The question that I haven’t seen anyone address is what problem or problems ORMs are supposed to solve. The problem that ORMs are supposed to solve deal with the disconnection between application side code and the database and the amount of time developers spend with database concerns. The disconnection between the database and application code refers to having to run the application to realize that the code written referenced to an invalid column. ORMs are supposed to close this gap making for a model in which the database, application, and data move together; I compile I know code is out of sync (provided I keep my Model up-to-date).
I’ve used 3 different ORMs (EF, LINQ to SQL, and N-Hibernate), on various size projects from small to large enterprise applications. In addition I’m no stranger to going about it with ADO.NET; DataReaders and mapping to classes, DataSets and various generation tools. I have seen good and bad implementations in the 3 different ORMs and with no ORM method. The majority of problems I’ve seen go back to anti-patterns, and not understanding limitations of a particular ORM. The following article (Anti-Patterns To Avoid In N-Tier Applications) does a nice job of highlighting many of these Anti-Patterns. Even the best of software architects, developers, and just smart people have participated in their share of Anti-Patterns before they discovered a design pattern and or the value of certain design principles that solved the problem created by the Anti-Pattern.

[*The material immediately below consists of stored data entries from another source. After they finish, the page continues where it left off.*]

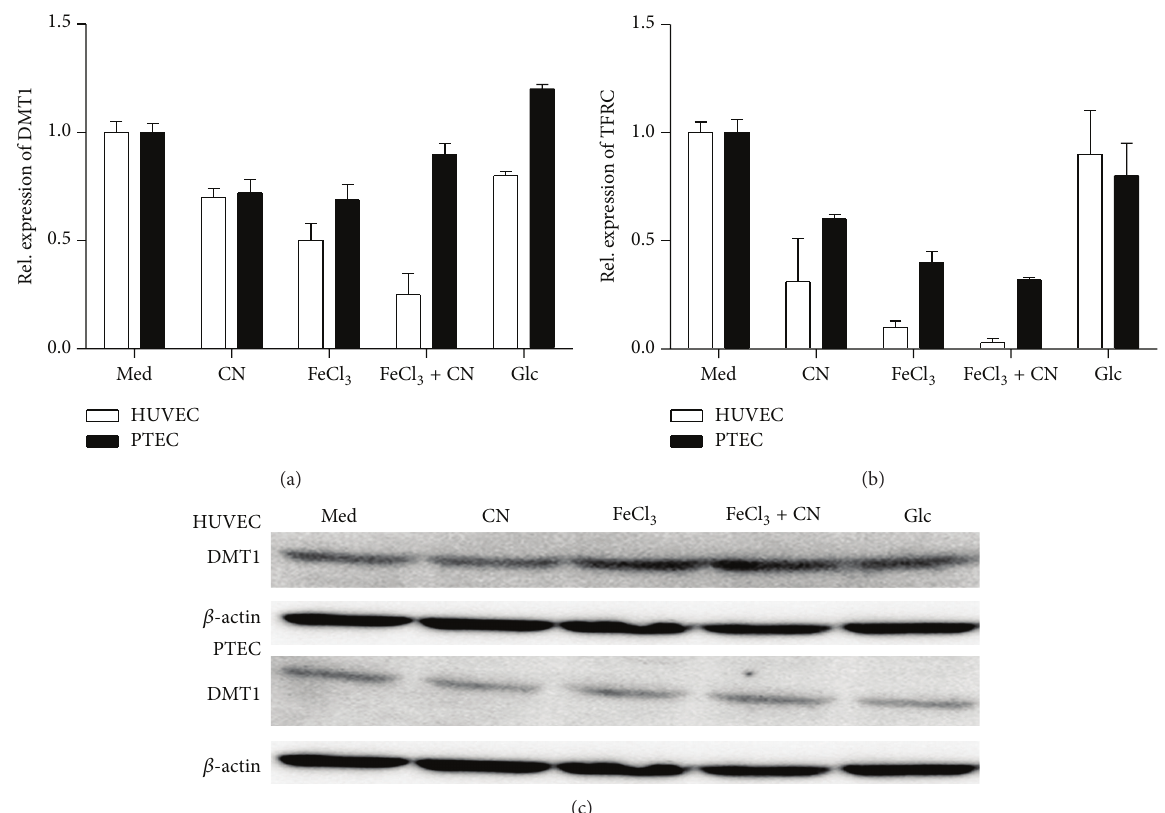
Figure 4: Influence of glucose and L-carnosine on DMT1 (a) and TFRC (b) mRNA expression. HUVECs (open bars) and PTECs (filled bars) were cultured for 24 h in the presence of 20 mM L-carnosine (CN), 60 𝜇 M of FeCl 3 , or both combinations. In addition cells were cultured for 3 days in HG medium (Glc). Total RNA was isolated and DMT1 (a) and TFRC (b) mRNA expression were assessed by qPCR. In (c) protein expression of DMT1 in HUVECs and PTECs is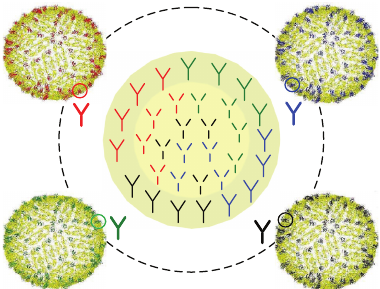
Figure 3: DENV-1, DENV-2, DENV-3, and DENV-4 with EDIII (circled) in red, green, blue, and black, respectively. EDIIIs elicit strongly neutralizing serotype-specific antibodies (antibodies in bold). Owing to homology especially in domains (EDI/II and prM) in yellow, cross-reactive weakly neutralizing antibodies (unbold antibodies) and nonneutralizing enhancing antibodies (dashed antibodies) are elicited in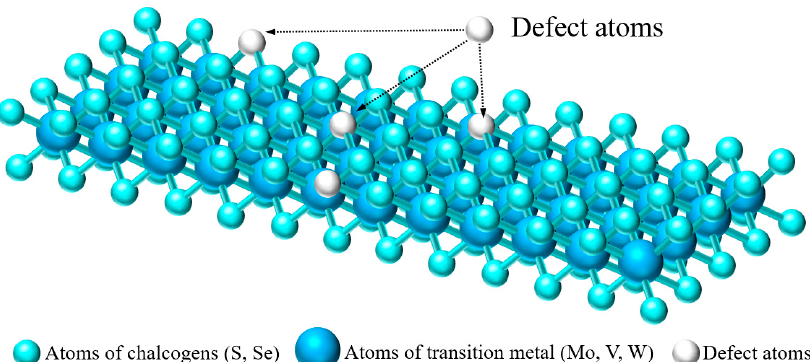
Figure 3. Defect atoms in TMDs singer layer.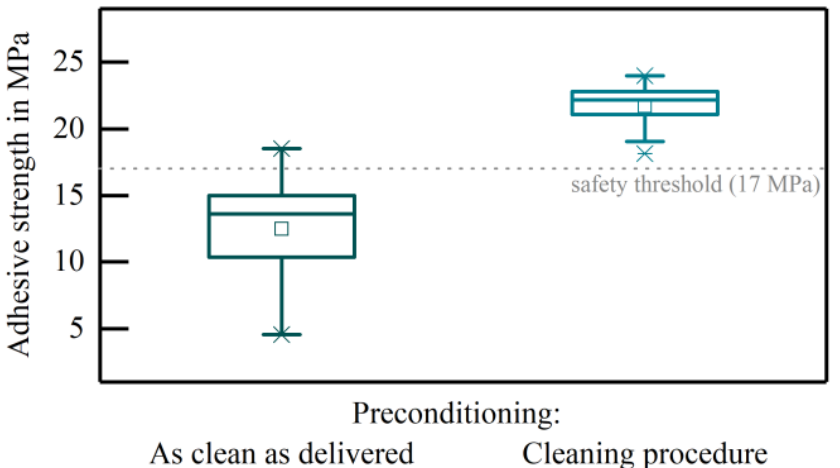
Figure 1. Adhesive strength of PtAu metallisation layers on Al 2 O 3 substrates without (n = 17) and with a treatment with the cleaning procedure (n = 10) prior to screen-printing.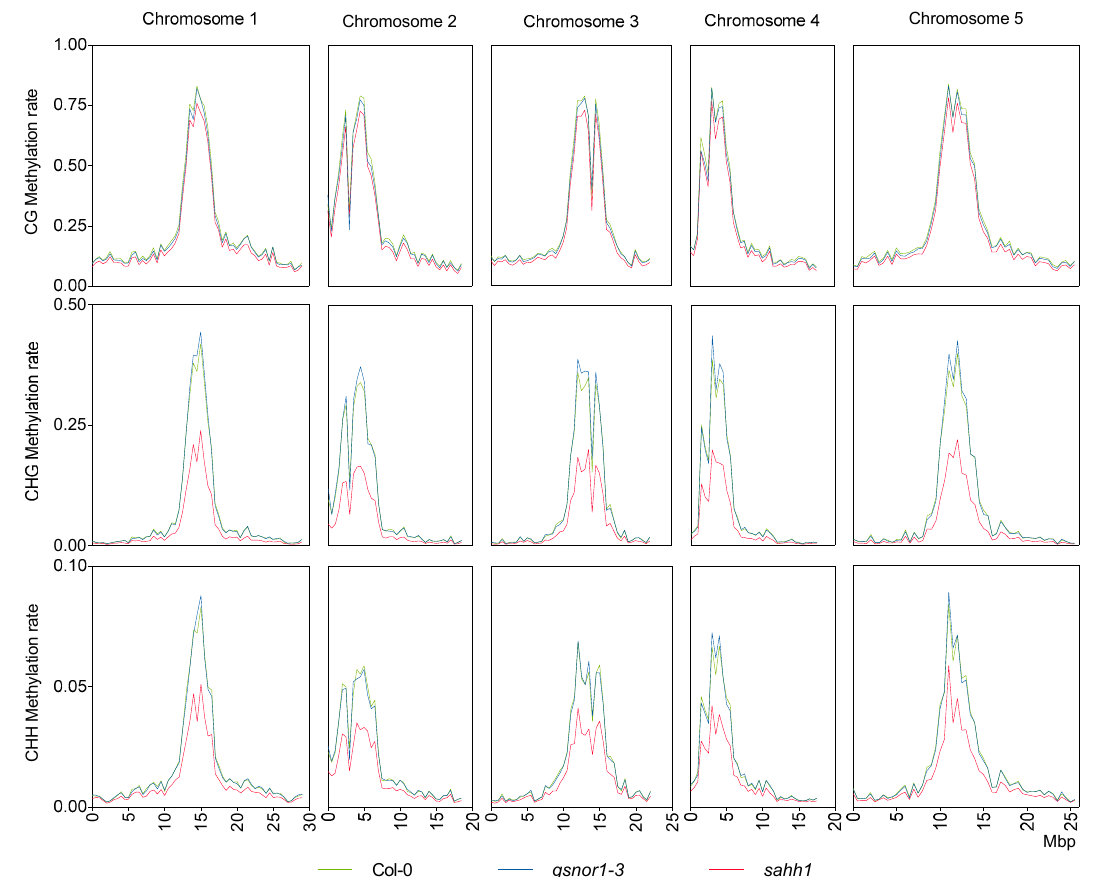
Figure 4. Chromosomal distribution of DNA methylation is altered in gsnor1-3 and sahh1. The methylation levels across the chromosomes in each sequence context were calculated with MethGeno [86] for each replicate. Then, replicates were merged, and graphs were made with GraphPad Prism. Average methylation of all cytosines within a 0.5 Mbp interval is plotted.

Not knowing your tool is another issue because this is where issues with performance come in. It’s clear many are unsure of the performance differences between Dynamic SQL and stored procedures in respect to executing database logic such as CRUD operations. Well the verdict is in and Dynamic commands are proven to be just as efficient as their stored procedure counterparts. Both have advantages and disadvantages. The key is knowing what they are and selecting the appropriate choice for the situation.